The FDA is also proposing increasing the number of patients included in studies from a minimum of 10 patients, with at least two, or 15% of all patients being “darkly pigmented,” to a minimum of 24 patients divided into three cohorts of light, medium, and dark skin based on the Monk skin tone scale.
A number of both panelists and speakers questioned whether this sample size was large enough to detect differences between groups of patients with different skin tones. Representatives from device manufacturers also suggested it might be hard to recruit patients from both the lightest and darkest ends of the skin tone scale.
Some on the panel appeared to lean toward recommending a larger number of subjects for pre-market studies required for FDA approval, while others called for overrepresenting the number of subjects with darker skin in studies.
The panel also discussed how large of an error to allow for devices to be approved, particularly for readings at lower oxygen levels that are more prone to error.
FDA officials will consider the advisory panel’s views as they work on new regulations for the devices. No date was given for when those rules will be issued.
While the slow progress is frustrating many, both FDA officials and many panelists said they were committed to making the devices more equitable. But they said it was important to move deliberately and carefully to institute changes to make sure they solve the problem and do not achieve only incremental improvements or introduce additional harms or reduce access.

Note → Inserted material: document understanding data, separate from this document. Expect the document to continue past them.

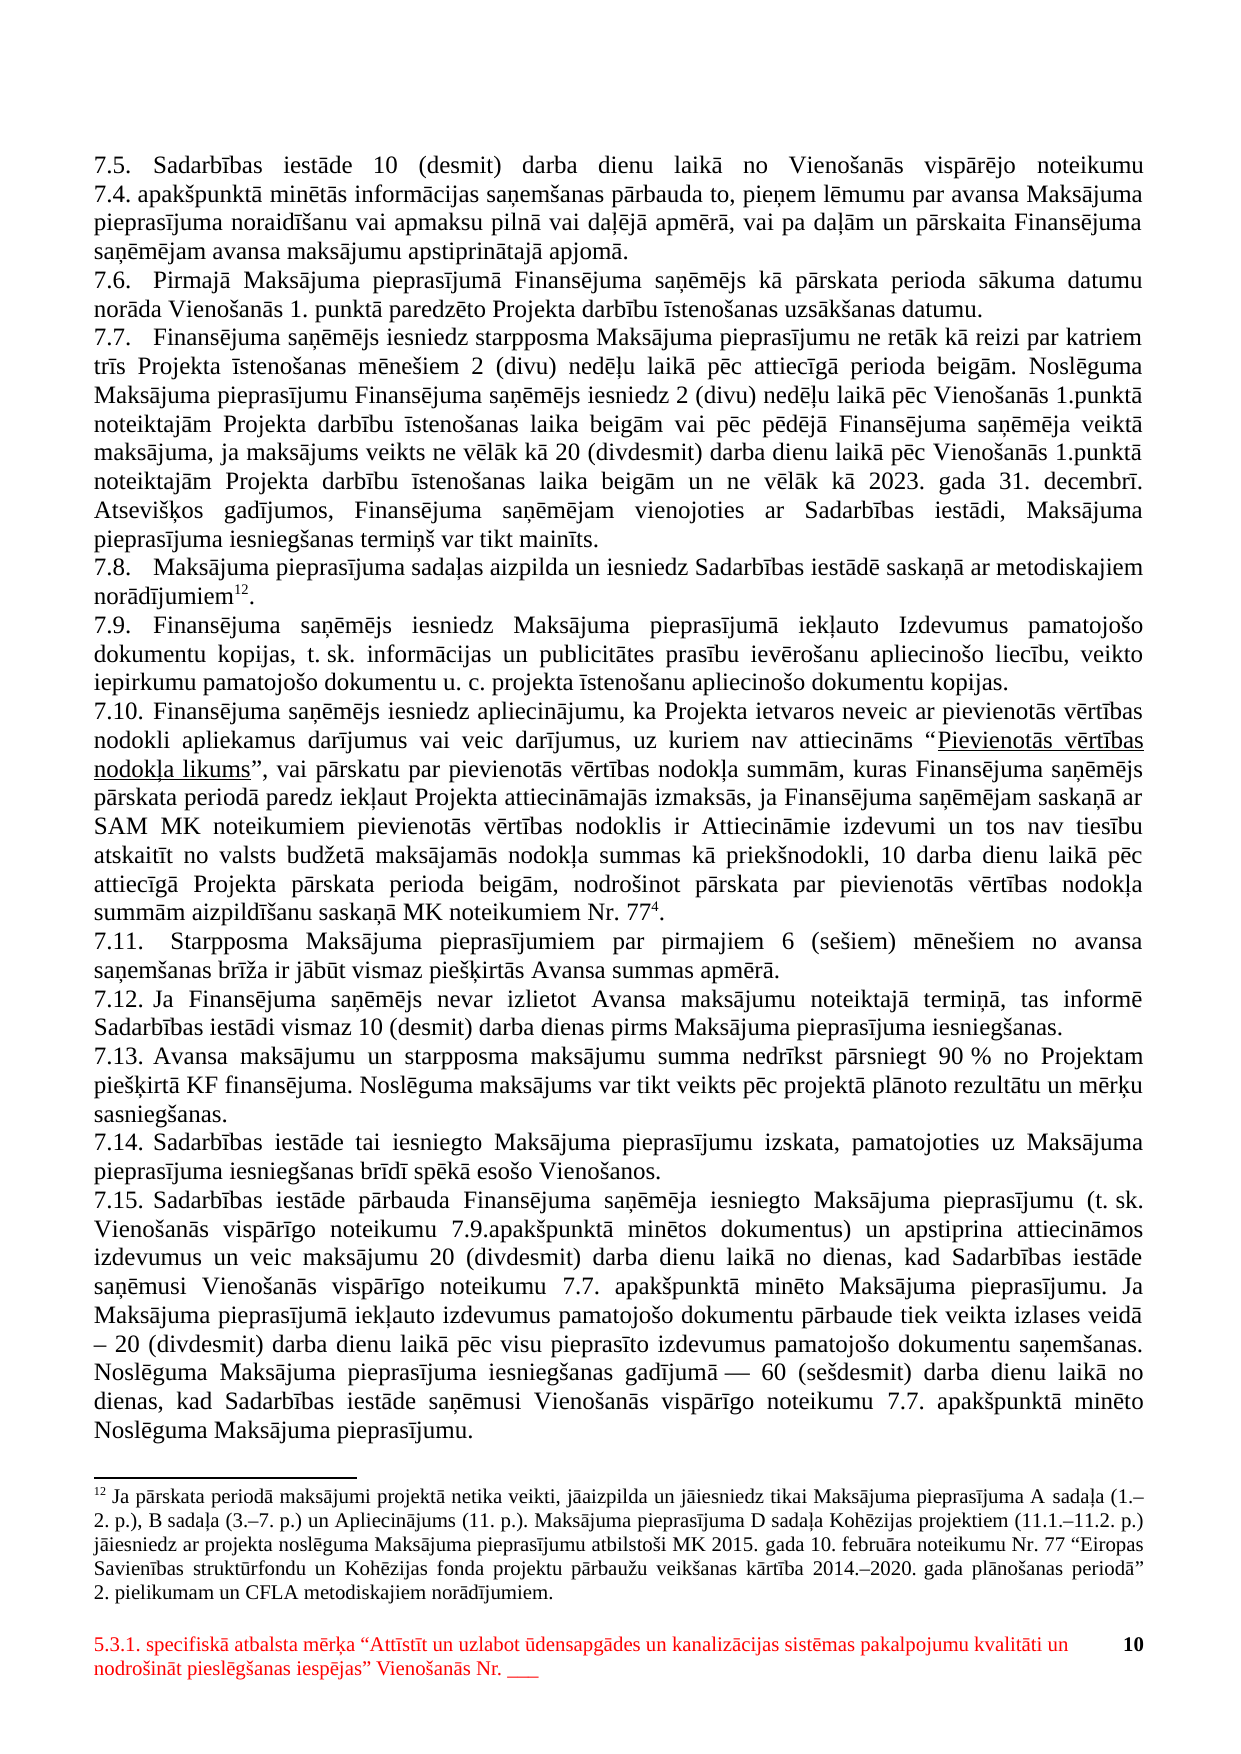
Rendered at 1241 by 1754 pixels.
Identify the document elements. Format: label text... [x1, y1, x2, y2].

list Sadarbības iestāde 10 (desmit) darba dienu laikā no Vienošanās vispārējo noteikumu 7.4. apakšpunktā minētās informācijas saņemšanas pārbauda to, pieņem lēmumu par avansa Maksājuma pieprasījuma noraidīšanu vai apmaksu pilnā vai daļējā apmērā, vai pa daļām un pārskaita Finansējuma saņēmējam avansa maksājumu apstiprinātajā apjomā. [94, 150, 1144, 265]
list Pirmajā Maksājuma pieprasījumā Finansējuma saņēmējs kā pārskata perioda sākuma datumu norāda Vienošanās 1. punktā paredzēto Projekta darbību īstenošanas uzsākšanas datumu. [94, 265, 1144, 322]
list Sadarbības iestāde pārbauda Finansējuma saņēmēja iesniegto Maksājuma pieprasījumu (t. sk. Vienošanās vispārīgo noteikumu 7.9.apakšpunktā minētos dokumentus) un apstiprina attiecināmos izdevumus un veic maksājumu 20 (divdesmit) darba dienu laikā no dienas, kad Sadarbības iestāde saņēmusi Vienošanās vispārīgo noteikumu 7.7. apakšpunktā minēto Maksājuma pieprasījumu. Ja Maksājuma pieprasījumā iekļauto izdevumus pamatojošo dokumentu pārbaude tiek veikta izlases veidā – 20 (divdesmit) darba dienu laikā pēc visu pieprasīto izdevumus pamatojošo dokumentu saņemšanas. Noslēguma Maksājuma pieprasījuma iesniegšanas gadījumā — 60 (sešdesmit) darba dienu laikā no dienas, kad Sadarbības iestāde saņēmusi Vienošanās vispārīgo noteikumu 7.7. apakšpunktā minēto Noslēguma Maksājuma pieprasījumu. [94, 1185, 1144, 1444]
list Starpposma Maksājuma pieprasījumiem par pirmajiem 6 (sešiem) mēnešiem no avansa saņemšanas brīža ir jābūt vismaz piešķirtās Avansa summas apmērā. [94, 926, 1144, 984]
list Finansējuma saņēmējs iesniedz apliecinājumu, ka Projekta ietvaros neveic ar pievienotās vērtības nodokli apliekamus darījumus vai veic darījumus, uz kuriem nav attiecināms “Pievienotās vērtības nodokļa likums”, vai pārskatu par pievienotās vērtības nodokļa summām, kuras Finansējuma saņēmējs pārskata periodā paredz iekļaut Projekta attiecināmajās izmaksās, ja Finansējuma saņēmējam saskaņā ar SAM MK noteikumiem pievienotās vērtības nodoklis ir Attiecināmie izdevumi un tos nav tiesību atskaitīt no valsts budžetā maksājamās nodokļa summas kā priekšnodokli, 10 darba dienu laikā pēc attiecīgā Projekta pārskata perioda beigām, nodrošinot pārskata par pievienotās vērtības nodokļa summām aizpildīšanu saskaņā MK noteikumiem Nr. 774. [94, 696, 1144, 926]
list Avansa maksājumu un starpposma maksājumu summa nedrīkst pārsniegt 90 % no Projektam piešķirtā KF finansējuma. Noslēguma maksājums var tikt veikts pēc projektā plānoto rezultātu un mērķu sasniegšanas. [94, 1041, 1144, 1127]
list Ja Finansējuma saņēmējs nevar izlietot Avansa maksājumu noteiktajā termiņā, tas informē Sadarbības iestādi vismaz 10 (desmit) darba dienas pirms Maksājuma pieprasījuma iesniegšanas. [94, 984, 1144, 1041]
list Sadarbības iestāde tai iesniegto Maksājuma pieprasījumu izskata, pamatojoties uz Maksājuma pieprasījuma iesniegšanas brīdī spēkā esošo Vienošanos. [94, 1127, 1144, 1185]
list Finansējuma saņēmējs iesniedz starpposma Maksājuma pieprasījumu ne retāk kā reizi par katriem trīs Projekta īstenošanas mēnešiem 2 (divu) nedēļu laikā pēc attiecīgā perioda beigām. Noslēguma Maksājuma pieprasījumu Finansējuma saņēmējs iesniedz 2 (divu) nedēļu laikā pēc Vienošanās 1.punktā noteiktajām Projekta darbību īstenošanas laika beigām vai pēc pēdējā Finansējuma saņēmēja veiktā maksājuma, ja maksājums veikts ne vēlāk kā 20 (divdesmit) darba dienu laikā pēc Vienošanās 1.punktā noteiktajām Projekta darbību īstenošanas laika beigām un ne vēlāk kā 2023. gada 31. decembrī. Atsevišķos gadījumos, Finansējuma saņēmējam vienojoties ar Sadarbības iestādi, Maksājuma pieprasījuma iesniegšanas termiņš var tikt mainīts. [94, 322, 1144, 552]
list Finansējuma saņēmējs iesniedz Maksājuma pieprasījumā iekļauto Izdevumus pamatojošo dokumentu kopijas, t. sk. informācijas un publicitātes prasību ievērošanu apliecinošo liecību, veikto iepirkumu pamatojošo dokumentu u. c. projekta īstenošanu apliecinošo dokumentu kopijas. [94, 610, 1144, 696]
list Maksājuma pieprasījuma sadaļas aizpilda un iesniedz Sadarbības iestādē saskaņā ar metodiskajiem norādījumiem. [94, 552, 1144, 610]
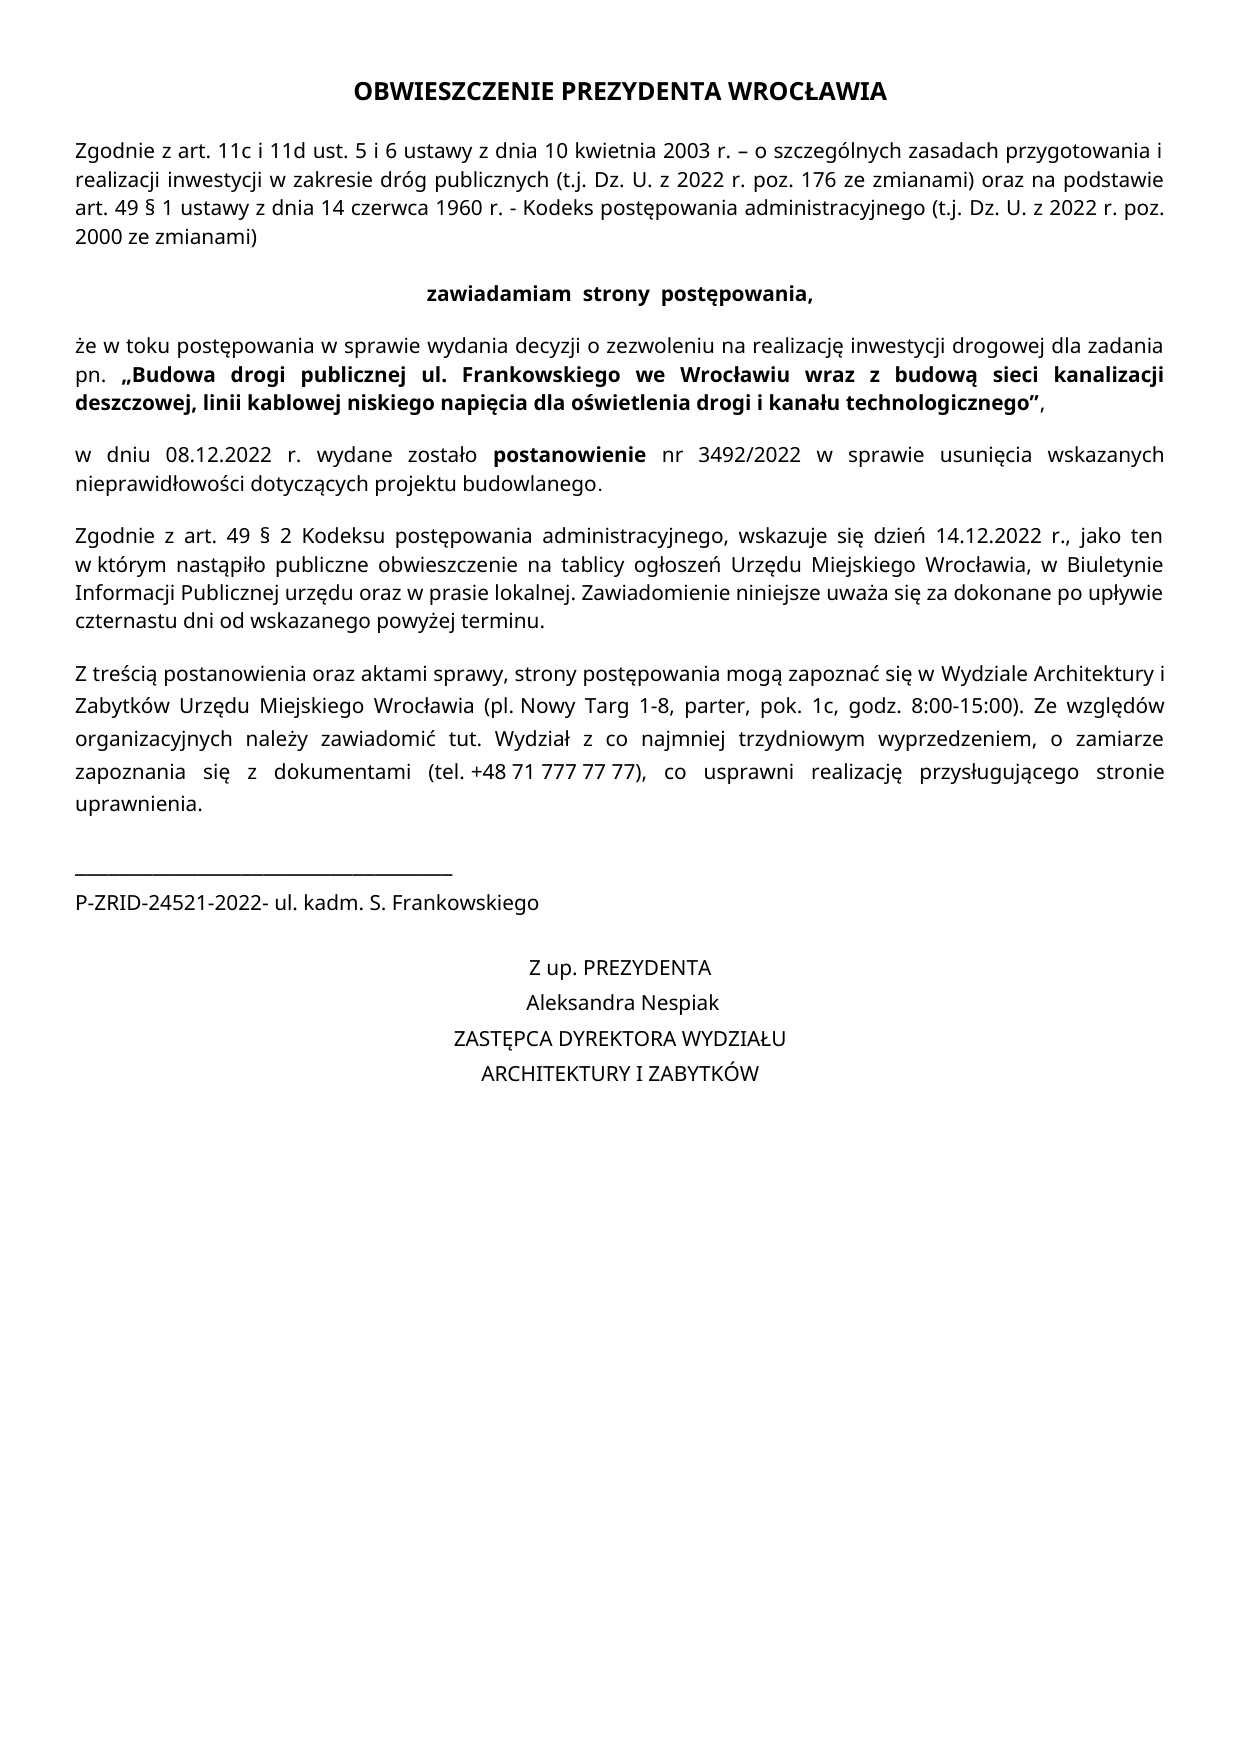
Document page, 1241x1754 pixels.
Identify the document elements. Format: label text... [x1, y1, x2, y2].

text Aleksandra Nespiak [75, 988, 1165, 1017]
text Z treścią postanowienia oraz aktami sprawy, strony postępowania mogą zapoznać się w Wydziale Architektury i Zabytków Urzędu Miejskiego Wrocławia (pl. Nowy Targ 1-8, parter, pok. 1c, godz. 8:00-15:00). Ze względów organizacyjnych należy zawiadomić tut. Wydział z co najmniej trzydniowym wyprzedzeniem, o zamiarze zapoznania się z dokumentami (tel. +48 71 777 77 77), co usprawni realizację przysługującego stronie uprawnienia. [75, 659, 1165, 818]
text P-ZRID-24521-2022- ul. kadm. S. Frankowskiego [75, 888, 1165, 917]
subtitle Z up. PREZYDENTA [75, 953, 1165, 981]
text że w toku postępowania w sprawie wydania decyzji o zezwoleniu na realizację inwestycji drogowej dla zadania pn. „Budowa drogi publicznej ul. Frankowskiego we Wrocławiu wraz z budową sieci kanalizacji deszczowej, linii kablowej niskiego napięcia dla oświetlenia drogi i kanału technologicznego”, [75, 331, 1165, 417]
text ARCHITEKTURY I ZABYTKÓW [75, 1059, 1165, 1088]
text Zgodnie z art. 11c i 11d ust. 5 i 6 ustawy z dnia 10 kwietnia 2003 r. – o szczególnych zasadach przygotowania i realizacji inwestycji w zakresie dróg publicznych (t.j. Dz. U. z 2022 r. poz. 176 ze zmianami) oraz na podstawie art. 49 § 1 ustawy z dnia 14 czerwca 1960 r. - Kodeks postępowania administracyjnego (t.j. Dz. U. z 2022 r. poz. 2000 ze zmianami) [75, 137, 1165, 250]
text w dniu 08.12.2022 r. wydane zostało postanowienie nr 3492/2022 w sprawie usunięcia wskazanych nieprawidłowości dotyczących projektu budowlanego. [75, 441, 1165, 497]
text ZASTĘPCA DYREKTORA WYDZIAŁU [75, 1024, 1165, 1052]
text zawiadamiam strony postępowania, [75, 279, 1165, 307]
text __________________________________ [75, 846, 1165, 880]
text Zgodnie z art. 49 § 2 Kodeksu postępowania administracyjnego, wskazuje się dzień 14.12.2022 r., jako ten w którym nastąpiło publiczne obwieszczenie na tablicy ogłoszeń Urzędu Miejskiego Wrocławia, w Biuletynie Informacji Publicznej urzędu oraz w prasie lokalnej. Zawiadomienie niniejsze uważa się za dokonane po upływie czternastu dni od wskazanego powyżej terminu. [75, 521, 1165, 635]
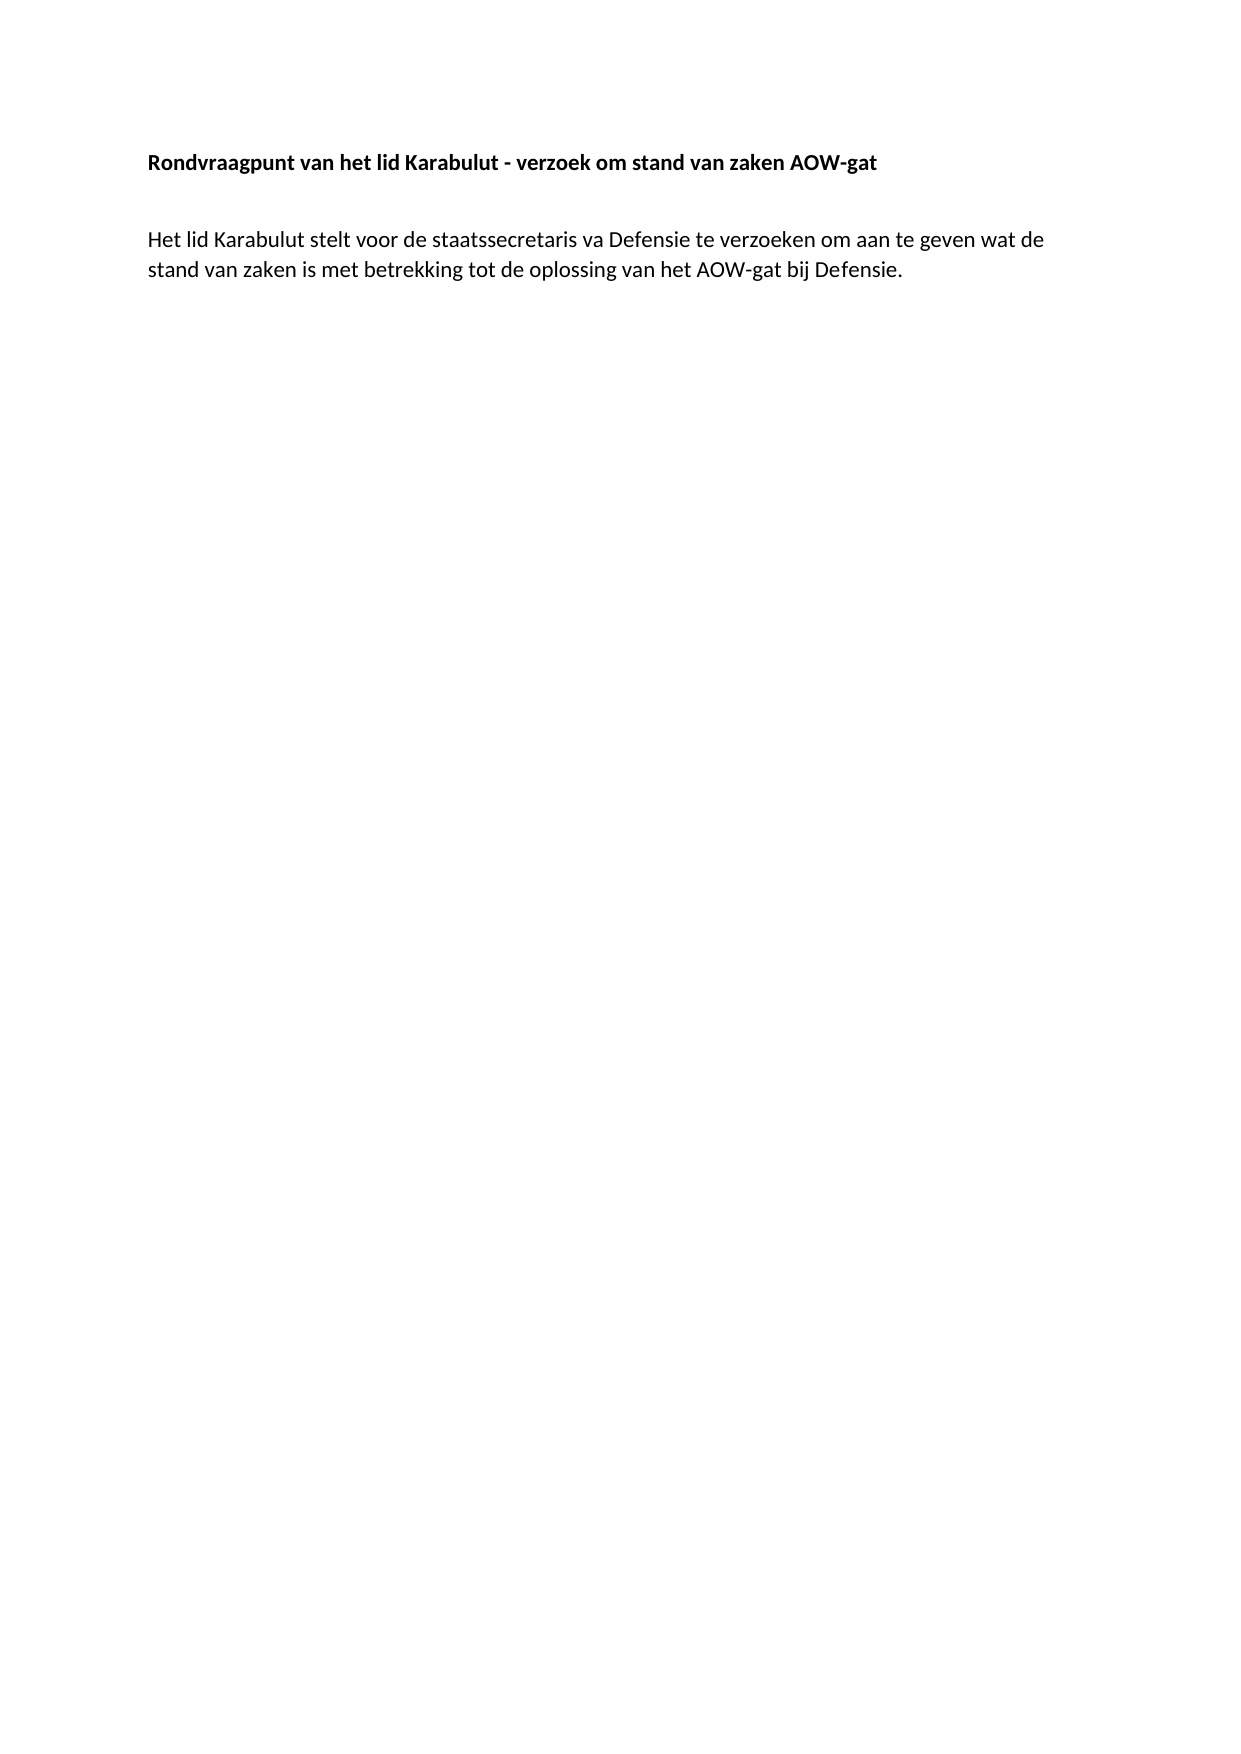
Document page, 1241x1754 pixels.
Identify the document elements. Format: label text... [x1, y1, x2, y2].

text Het lid Karabulut stelt voor de staatssecretaris va Defensie te verzoeken om aan te geven wat de stand van zaken is met betrekking tot de oplossing van het AOW-gat bij Defensie. [148, 225, 1093, 283]
text Rondvraagpunt van het lid Karabulut - verzoek om stand van zaken AOW-gat [148, 148, 1093, 176]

Many panelists were frustrated by the lack of data on how the devices perform, particularly on actual patients, and said they were frustrated they did not understand exactly what was causing the errors and why errors did not occur in all dark-skinned patients or in all readings in the same patients. Some said they wanted these issues better understood before adopting new rules.
Some of that data may come from two FDA-funded studies on hospitalized adults and children now underway at the University of California, San Francisco and Stanford that have recruited hundreds of patients.
Researchers urged more transparency and data sharing from device manufacturers — such as raw data from the devices — so they could better analyze performance. A collaborative group called Open Oximetry is working to create a shared data repository and work with researchers in Africa and Asia to increase the amount of data on patients with a wider range of skin tones, said Michael Lipnick, an anesthesiologist and intensivist at UCSF who helps run the group.
Michael Abrams, a senior health researcher at the consumer watchdog group Public Citizen, told the panel that more than a dozen new pulse oximeter devices were cleared by the FDA last year, even after these issues became public, and that very few submissions discussed the issue of skin pigment in their applications. Those that did simply declared whether patients were light- or dark-skinned without more specificity, he said. He also called for an immediate change of labeling of devices to educate clinicians that they’re less accurate in people with darker skin.
Kimani Toussaint, an engineer and optics expert at Brown University working on creating more equitable pulse oximeter technology, earlier this week called for more transparency in studies conducted by industry. Toussaint stressed he was not implying any misrepresentation occurring in data submitted by pulse oximetry manufacturers and believed they were acting in good faith, but said, in the absence of transparency, it comes down to “Trust me.”
Toussaint made his comments Wednesday at a National Academies of Science panel discussing the use of race in biomedical science where pulse oximeter issues arose as a major concern. “If I were to say, ‘Trust me, this works,’ the scientific community would want to see evidence,” he said. “That should be true across the board.”